======== Testo fornito ========

L’ AI rivoluzionerà il mondo della produzione e del lavoro. La Robotic Process Automation (RPA) è considerata finita. Il robot governa flussi di lavoro emulando il lavoro umano per processi ripetitivi, ma è sottoposto a sorveglianza umana, perché incapace di adattarsi a variazioni improvvise o al sopravvenire di dati che non siano strutturati al modo previsto. Questa robotica è destinata a scomparire. Almeno quattro fattori cooperano alla trasformazione radicale del processo produttivo: l’automazione con AI generativa, la stampante 3D, i nuovi materiali, la cosiddetta “customizzazione” della produzione.
I nuovi materiali, con le loro proprietà meccaniche, elettriche variamente plasmabili (ad esempio leghe di rame come GRCop-42 e GRX-810 ad alta resistenza e conducibilità termica) offrono oggi possibilità di riprodurre interi sofisticati pezzi unici grazie alle stampanti 3D. Un solo esempio: con stampanti 3D si producono camere di combustione per turbine tutte d’un pezzo (monolitiche) anche per i razzi, senza bisogno di assemblare componenti multiple. La stampa 3D è a suo agio con le geometrie complesse richieste dai canali interni di raffreddamento che possono essere integrati direttamente nel disegno. I materiali spesso sono matrici metalliche composite che combinano alluminio (per la leggerezza) e ceramiche resistenti alle alte temperature. Essi vengono sviluppati e prodotti da società apposite come Elementum3D.
Per oggetti leggeri e consumabili, il materiale più comune usato in stampanti 3D è un acido polilattico (PLA). E’ un materiale plastico biodegradabile ideale per la sua bassa temperatura di fusione, ottenuto da rinnovabili come l’amido di mais. Anche il grafene, isolato per la prima volta nel 2004, viene usato in stampanti 3D sotto forma di filamenti termoplastici fusi che vengono depositati strato su strato per produrre oggetti 3D. FDM è una marca della società Stratasys, una tra le varie FFF (Fused Filament Fabrication) che producono con filamenti fusi. Il grafene offre ottime qualità di durezza, conducibilità elettrica e termica, stabilità elettrochimica che lo rende ideale per sensori ed elettronica. La automazione intelligente è lo stadio superiore rispetto alla RPA. Essa è integrata alla progettazione, la quale tende ad essere definitivamente delocalizzata fuori dalla fabbrica. La progettazione è a sua volta integrata con la commercializzazione che è orientata a pezzi unici personalizzati (“customized”) per l’acquirente.

Provocatoriamente può dirsi che la rete stessa è il mercato che è tutto fuorché libero e la merce è solo un bene d’uso. La rete è un mercato dove non si compra ma si è comprati. Il plusvalore va ridefinito come concetto base del processo di produzione perché, se così si può dire, viene aggiunto lontano dalla fabbrica. Accanto al progressivo scomparire del lavoro tradizionale, cresce il lavoro nei servizi ed il lavoro schiavistico ai gradini più bassi della catena produttore-cliente. La dignità del lavoro propugnata dai referendum abrogativi di inizio giugno 2025 in Italia non viene riconosciuta come un valore nemmeno dagli stessi lavoratori.

======== Dati da esaminare ========

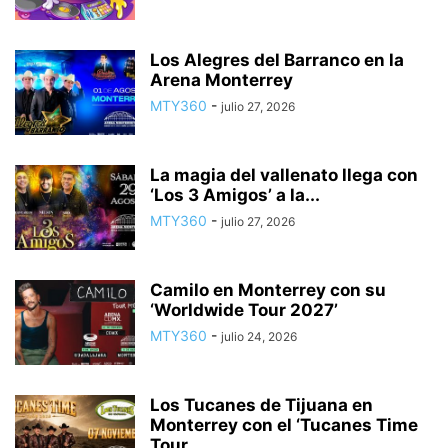
Los Alegres del Barranco en la
Arena Monterrey
MTY360
-
julio 27, 2026
La magia del vallenato llega con
‘Los 3 Amigos’ a la...
MTY360
-
julio 27, 2026
Camilo en Monterrey con su
‘Worldwide Tour 2027’
MTY360
-
julio 24, 2026
Los Tucanes de Tijuana en
Monterrey con el ‘Tucanes Time
Tour...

========

### Requisiti del problema
Ricopia senza modifiche il brano del testo sull'intelligenza artificiale e la produzione che si apre con le parole "I nuovi materiali, con" e si chiude con "apposite come Elementum3D.".

### Risposta al problema
I nuovi materiali, con le loro proprietà meccaniche, elettriche variamente plasmabili (ad esempio leghe di rame come GRCop-42 e GRX-810 ad alta resistenza e conducibilità termica) offrono oggi possibilità di riprodurre interi sofisticati pezzi unici grazie alle stampanti 3D. Un solo esempio: con stampanti 3D si producono camere di combustione per turbine tutte d’un pezzo (monolitiche) anche per i razzi, senza bisogno di assemblare componenti multiple. La stampa 3D è a suo agio con le geometrie complesse richieste dai canali interni di raffreddamento che possono essere integrati direttamente nel disegno. I materiali spesso sono matrici metalliche composite che combinano alluminio (per la leggerezza) e ceramiche resistenti alle alte temperature. Essi vengono sviluppati e prodotti da società apposite come Elementum3D.